*Die Aufgabe*
Schreiben Sie alle folgenden Zeilen wortgetreu ab. Lassen Sie dabei die Bilder weg.

*Zu verwendende Daten*
·····

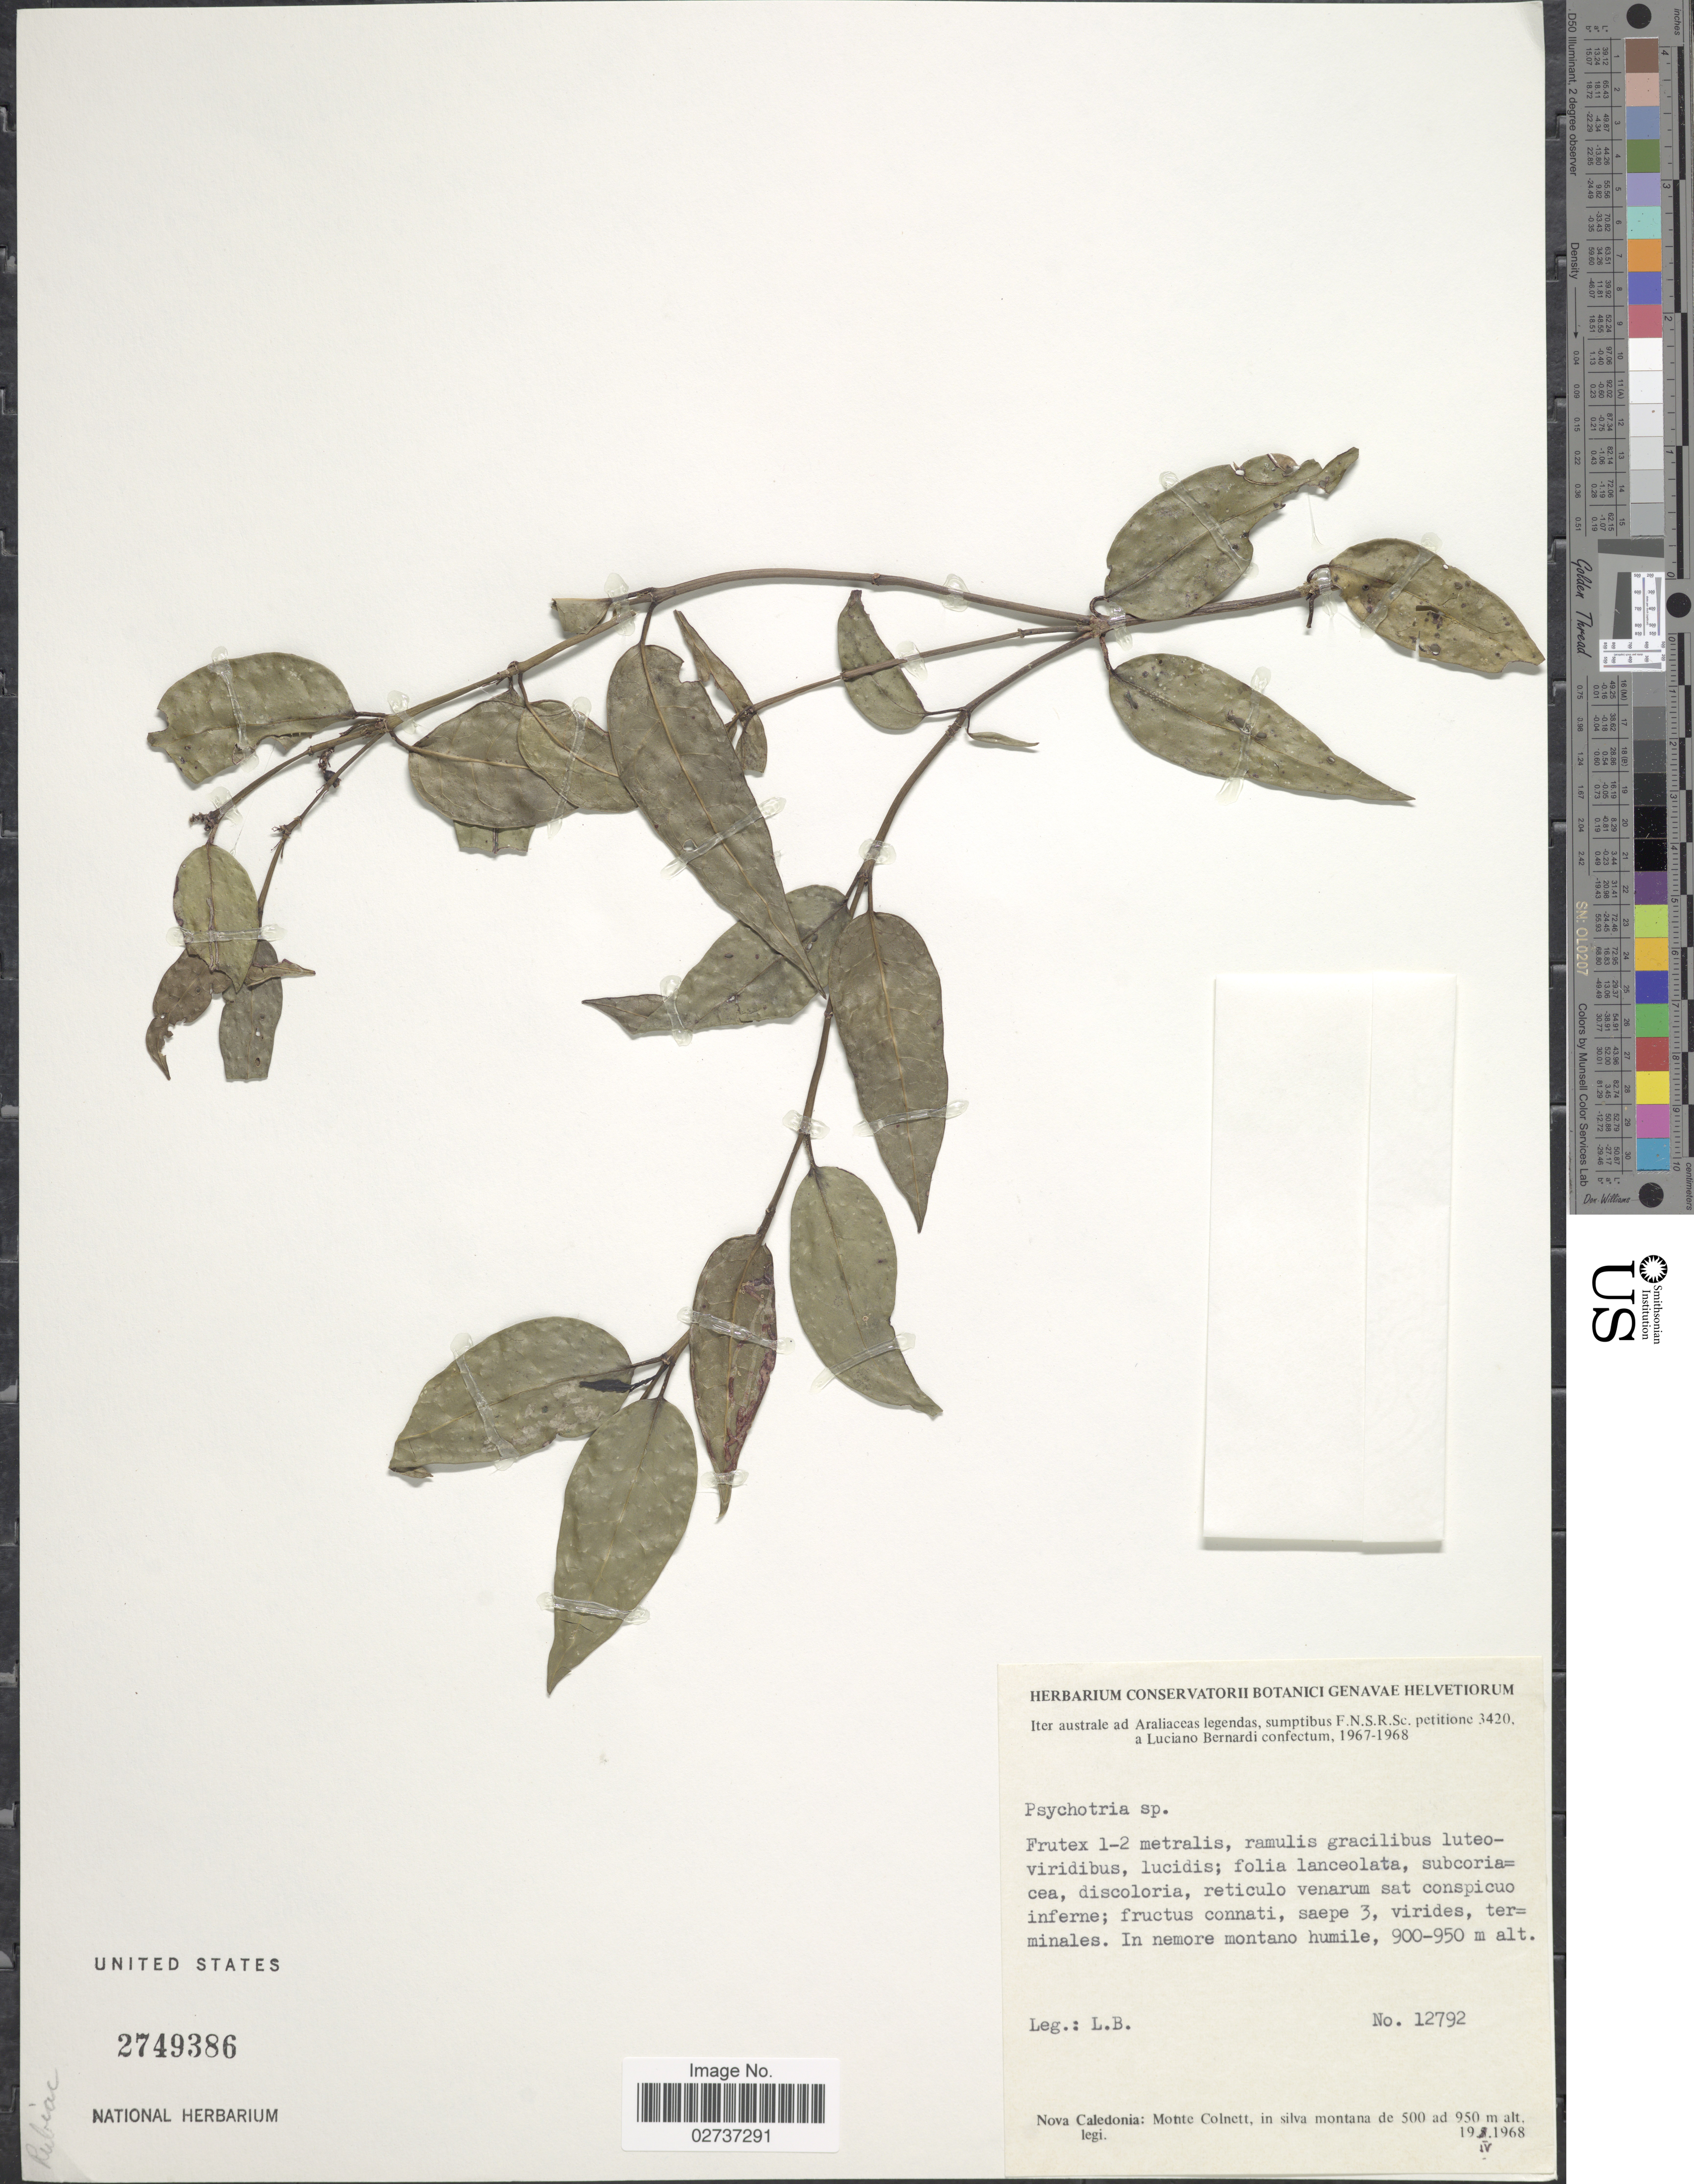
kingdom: Plantae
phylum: Tracheophyta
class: Magnoliopsida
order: Gentianales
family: Rubiaceae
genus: Psychotria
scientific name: Psychotria sp.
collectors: L. Bernardi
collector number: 12792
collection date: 1968-04-19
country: New Caledonia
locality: Nova Caledonia: Monte Colnett, in silva montana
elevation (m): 900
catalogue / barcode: US 2749386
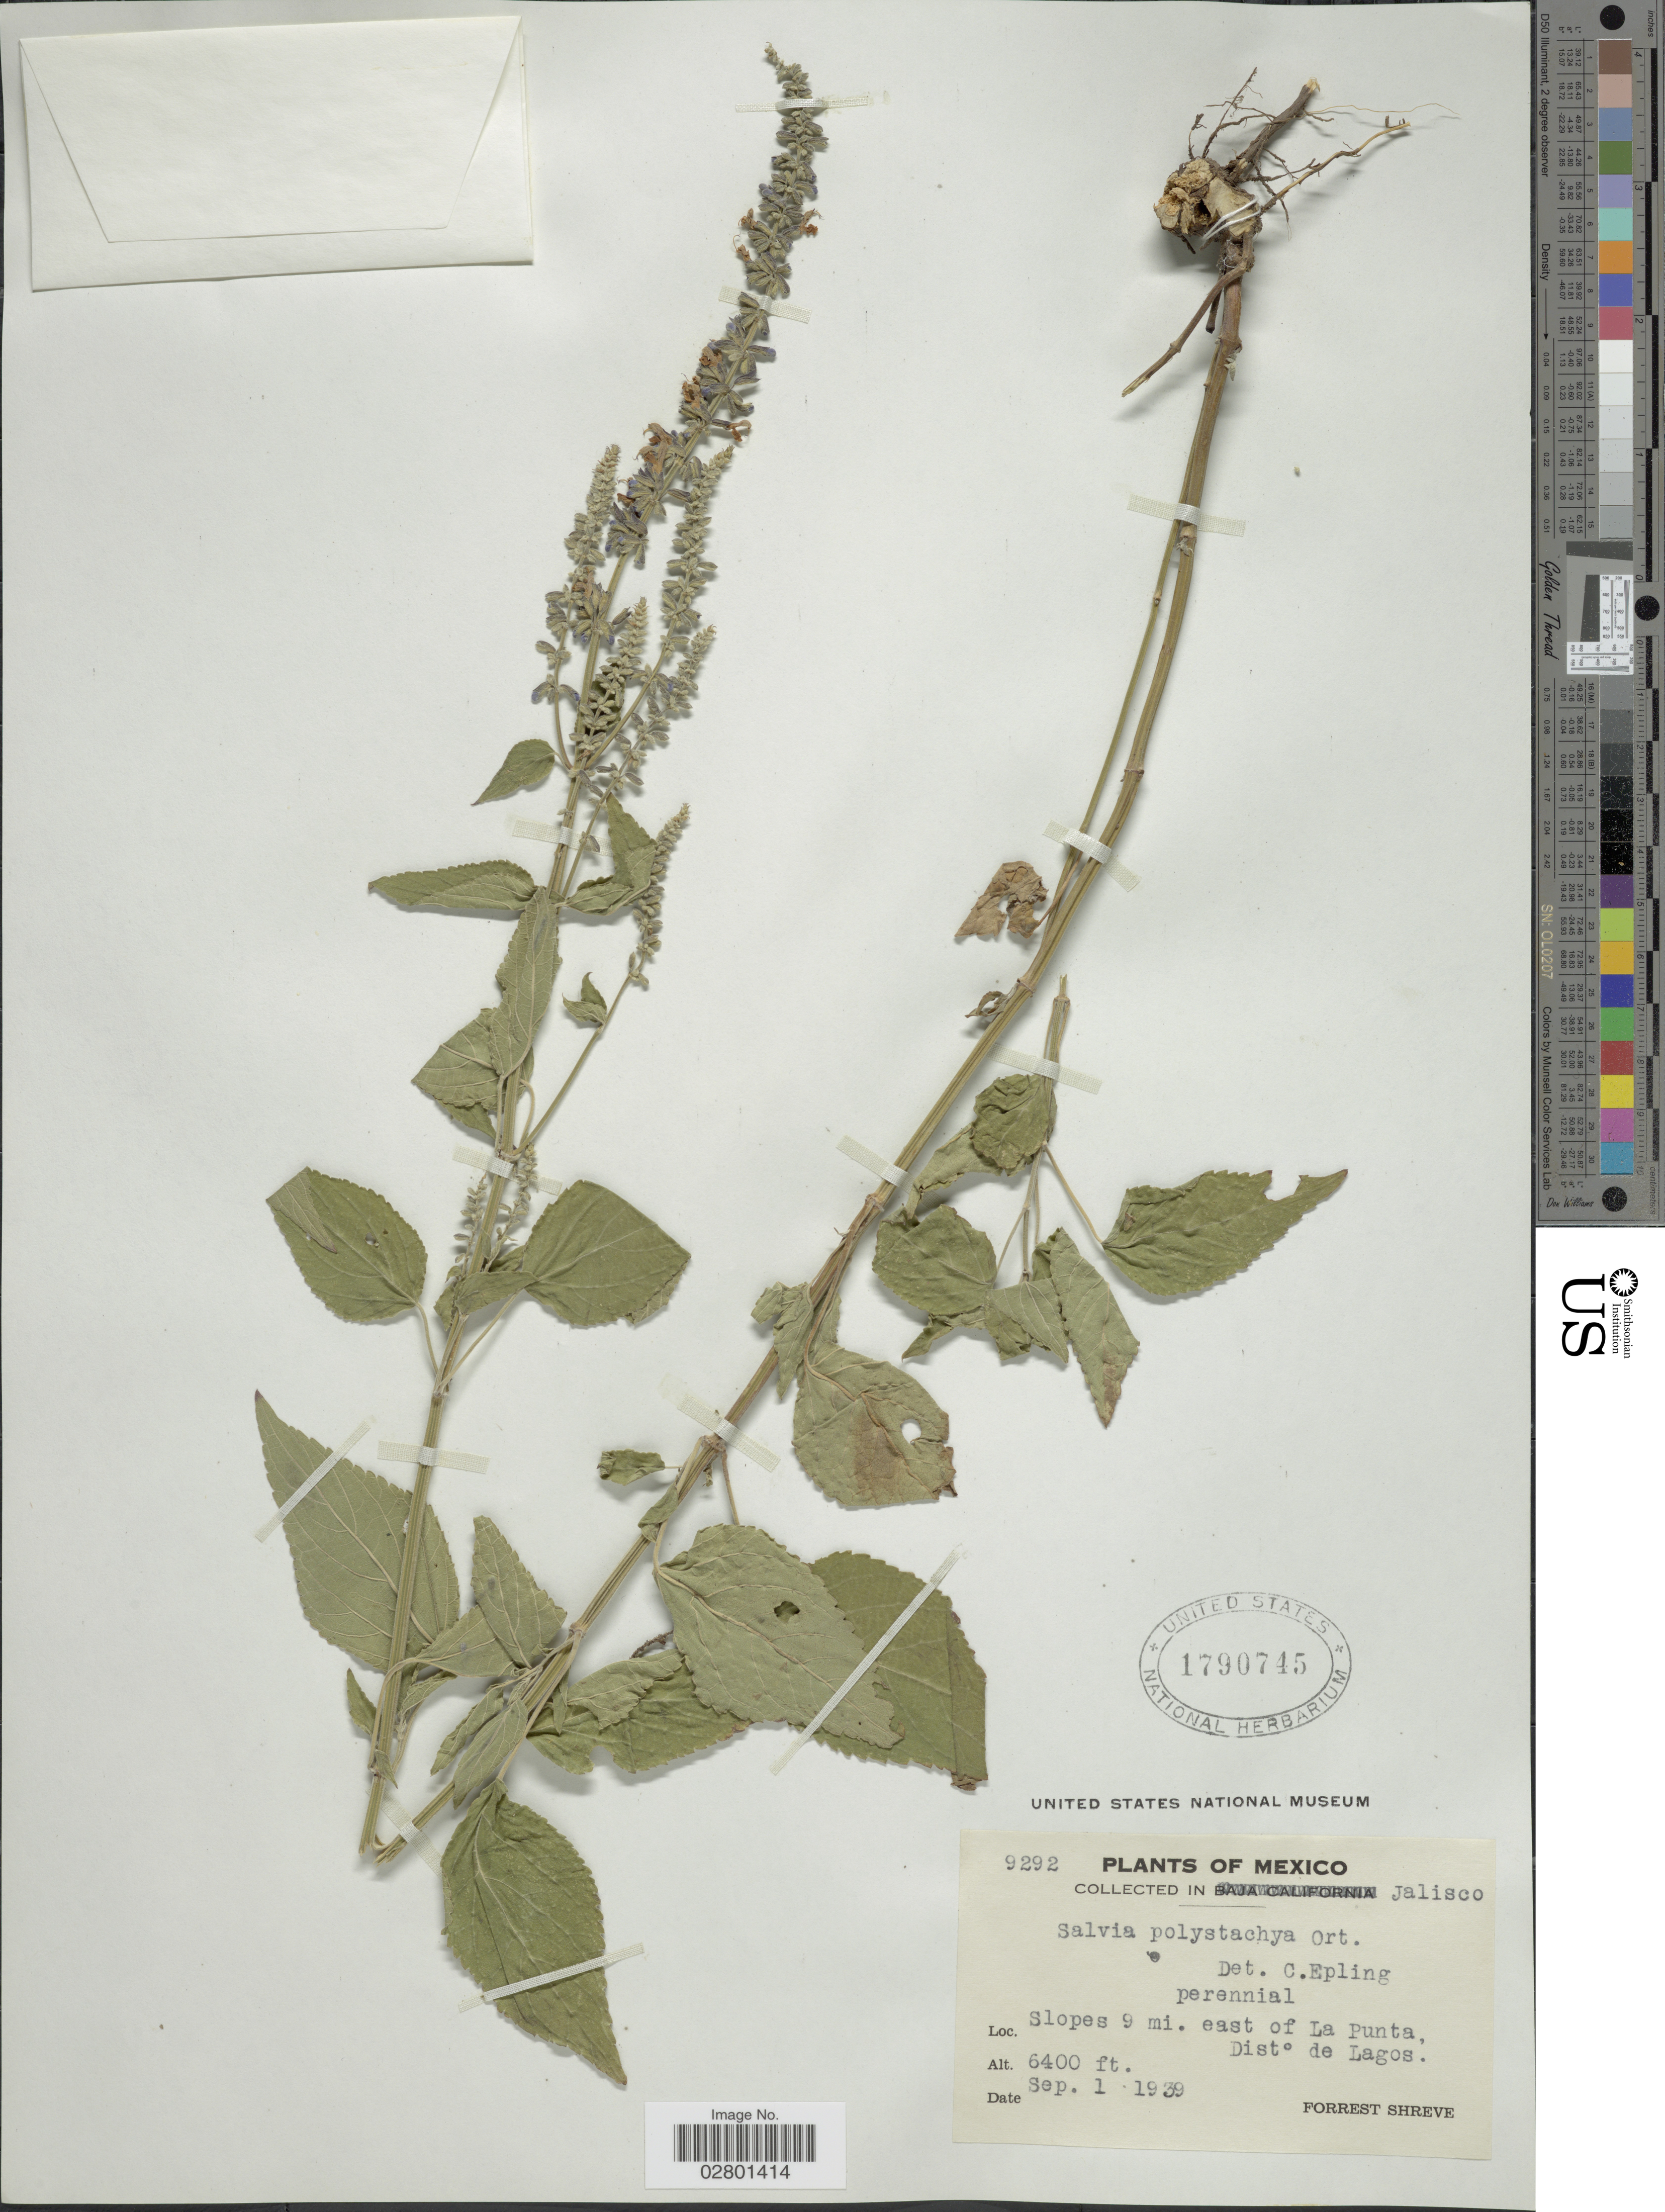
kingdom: Plantae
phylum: Tracheophyta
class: Magnoliopsida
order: Lamiales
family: Lamiaceae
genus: Salvia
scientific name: Salvia polystachya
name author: Cav.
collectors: F. Shreve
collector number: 9292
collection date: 1939-09-01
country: Mexico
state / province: Jalisco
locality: Slopes 9 mi. east of La Punta, Disto de Lagos.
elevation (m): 1951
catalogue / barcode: US 1790745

·····

*Erledigte Aufgabe*
kingdom: Plantae
phylum: Tracheophyta
class: Magnoliopsida
order: Gentianales
family: Rubiaceae
genus: Psychotria
scientific name: Psychotria sp.
collectors: L. Bernardi
collector number: 12792
collection date: 1968-04-19
country: New Caledonia
locality: Nova Caledonia: Monte Colnett, in silva montana
elevation (m): 900
catalogue / barcode: US 2749386
kingdom: Plantae
phylum: Tracheophyta
class: Magnoliopsida
order: Lamiales
family: Lamiaceae
genus: Salvia
scientific name: Salvia polystachya
name author: Cav.
collectors: F. Shreve
collector number: 9292
collection date: 1939-09-01
country: Mexico
state / province: Jalisco
locality: Slopes 9 mi. east of La Punta, Disto de Lagos.
elevation (m): 1951
catalogue / barcode: US 1790745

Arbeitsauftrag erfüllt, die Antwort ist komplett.